I. LE RÈGLEMENT « 3TG » VISE À PROMOUVOIR UN APPROVISIONNEMENT RESPONSABLE EN MINERAIS PROVENANT DE ZONES DE CONFLIT

Deux grandes catégories de mécanismes permettent d'encadrer le commerce international de marchandises :

· des mécanismes classiques de contrôles a priori sur la production d'un document, d'une certification ou d'une autorisation, et pouvant constituer des délits douaniers, comme c'est le cas pour le commerce des espèces protégées et des diamants bruts ;

· des mécanismes, plus récents, instituant un « devoir de diligence » pour les entreprises participant à la chaîne d'approvisionnement de certains produits tels que le commerce du bois issu d'exploitations illégales de forêts. Le règlement 3TG (étain, tantale, tungstène et or) se rattache à ce second système dont la logique repose sur la responsabilité sociale des entreprises et sur un système de contrôle a posteriori du respect de leurs obligations de transparence et d'information sur l'origine des matières premières.

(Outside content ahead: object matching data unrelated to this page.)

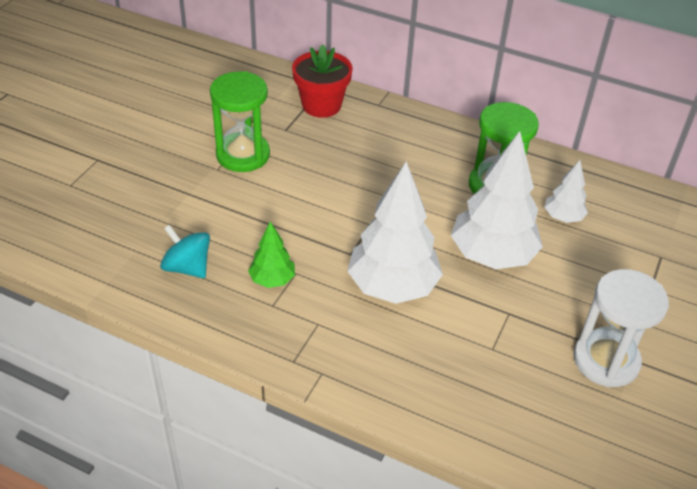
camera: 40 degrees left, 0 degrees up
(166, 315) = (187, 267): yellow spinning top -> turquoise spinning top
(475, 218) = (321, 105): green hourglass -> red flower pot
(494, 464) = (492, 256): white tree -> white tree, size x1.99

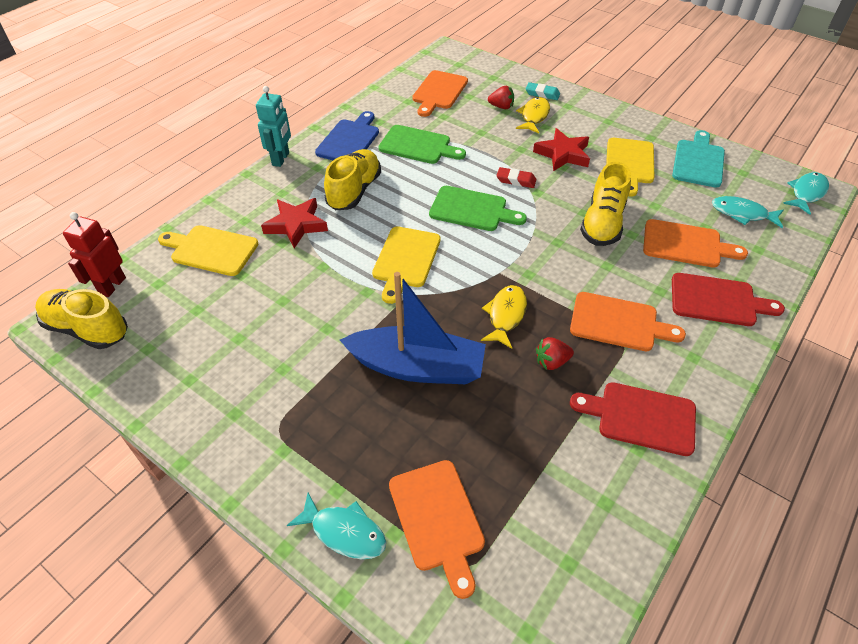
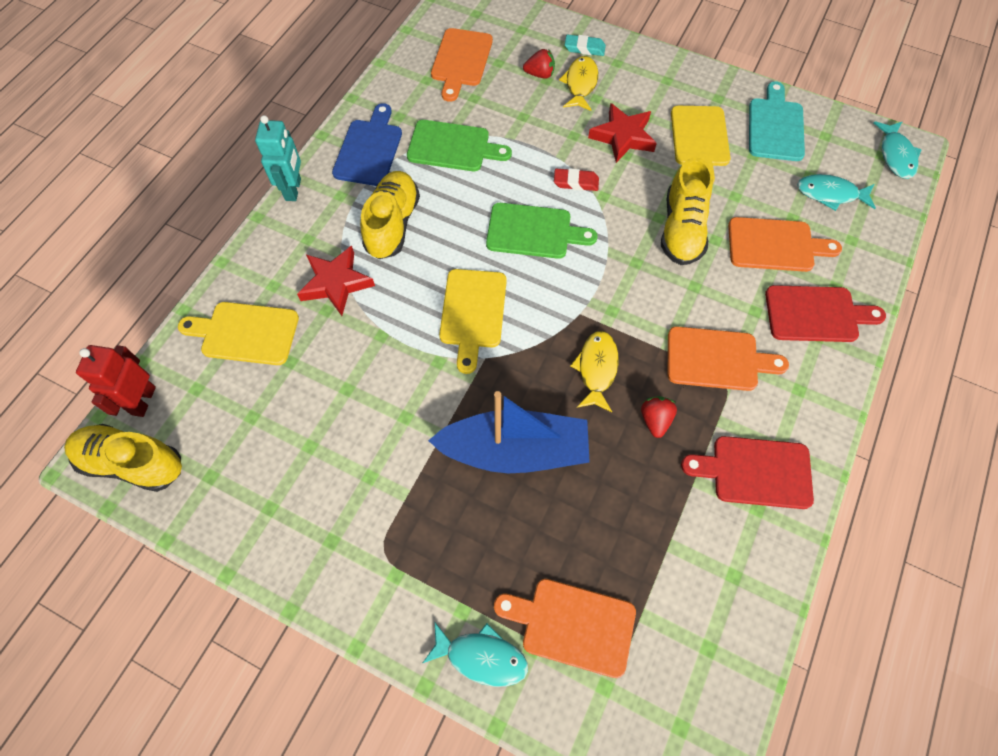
camera: 10 degrees left, 15 degrees up
(438, 519) = (572, 625): orange cutting board -> orange cutting board turned 135 degrees clockwise
(551, 362) = (655, 420): red strawberry -> red strawberry turned 120 degrees clockwise
(806, 193) = (896, 155): turquoise fish -> turquoise fish turned 150 degrees clockwise

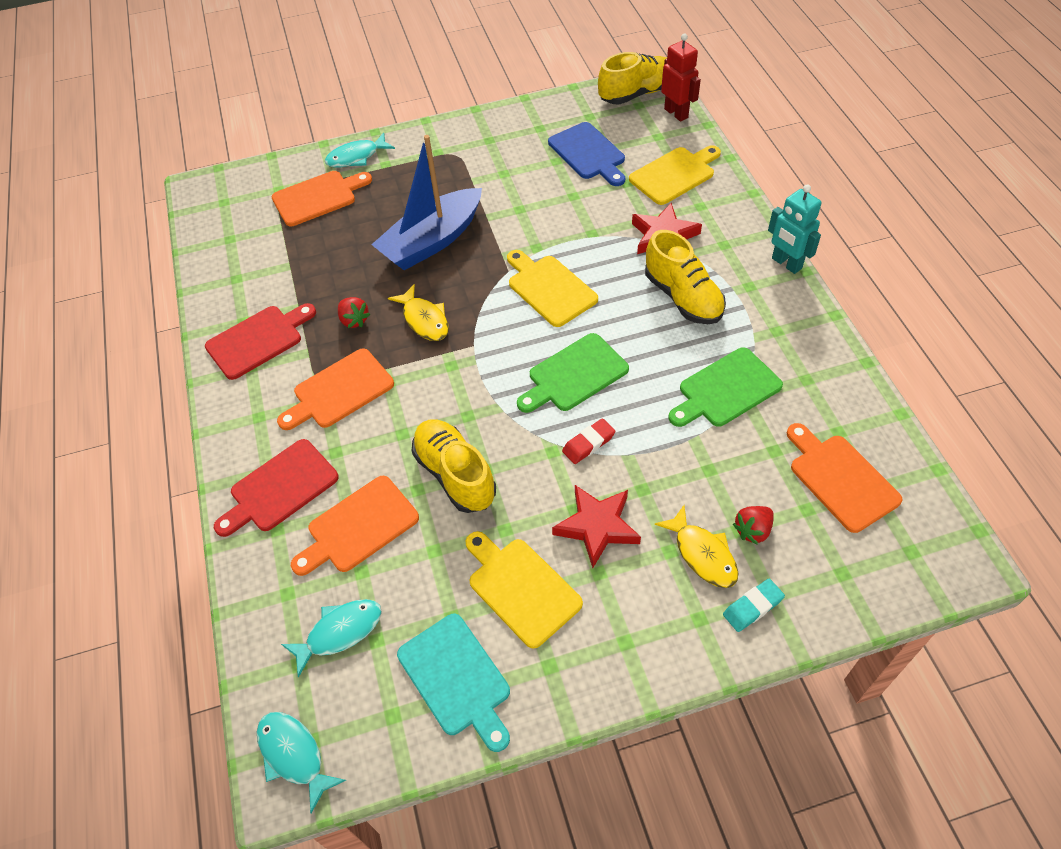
camera: 140 degrees right, 10 degrees down
(369, 149) = (784, 333): blue cutting board -> blue cutting board (588, 153)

A. UNE DÉMARCHE INTERNATIONALE INITIÉE PAR LA LUTTE EMBLÉMATIQUE CONTRE LE TRAFIC DES DIAMANTS DE LA GUERRE

Le trafic des diamants de la guerre - ou blood diamonds (diamants du sang) - a constitué dans les années 90 une grave question internationale sur le continent africain, en Angola, en République démocratique du Congo, au Libéria, en Sierra Leone ou en République centrafricaine, avec des conséquences dévastatrices pour leurs populations. Afin éviter que ce négoce illicite finance les mouvements rebelles et des groupes armés menaçant des gouvernements légitimes, les pays producteurs de diamants d'Afrique australe se sont réunis en 2000 à Kimberley (Afrique du Sud) pour promouvoir un système international de délivrance de certificats visant à encadrer le commerce des diamants bruts. La résolution A/RES/55/56 du 29 janvier 2001 de l'Assemblée générale de l'ONU appelant la « participation du plus grand nombre de pays possible » au « processus de Kimberley » a ainsi contribué à « briser le lien entre le négoce illicite des diamants bruts et les conflits armés afin de contribuer à la prévention et au règlement des conflits ».

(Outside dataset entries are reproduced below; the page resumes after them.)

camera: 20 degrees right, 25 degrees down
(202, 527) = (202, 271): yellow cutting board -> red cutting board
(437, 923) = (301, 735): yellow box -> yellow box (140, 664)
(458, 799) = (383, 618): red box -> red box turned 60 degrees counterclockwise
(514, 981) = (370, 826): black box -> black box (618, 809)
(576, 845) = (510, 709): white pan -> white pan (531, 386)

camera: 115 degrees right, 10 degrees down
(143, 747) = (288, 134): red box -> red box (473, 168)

En Europe, le règlement (CE) n° 2368/2002 du 20 décembre 2002 mettant en oeuvre la certification prévue par le processus de Kimberley a instauré un système communautaire de certification et de contrôle douaniers des importations et des exportations de diamants bruts. La protection des espèces de faune et de flore sauvages obéit à un système similaire de contrôles douaniers2(*).


* 1 Tin, tantalum, tungsten, gold.

* 2 Règlement (CE) n° 865/2006 du 04/05/06 portant modalités d'application du règlement (CE) n° 338/97 du Conseil relatif à la protection des espèces de faune et de flore sauvages par le contrôle de leur commerce.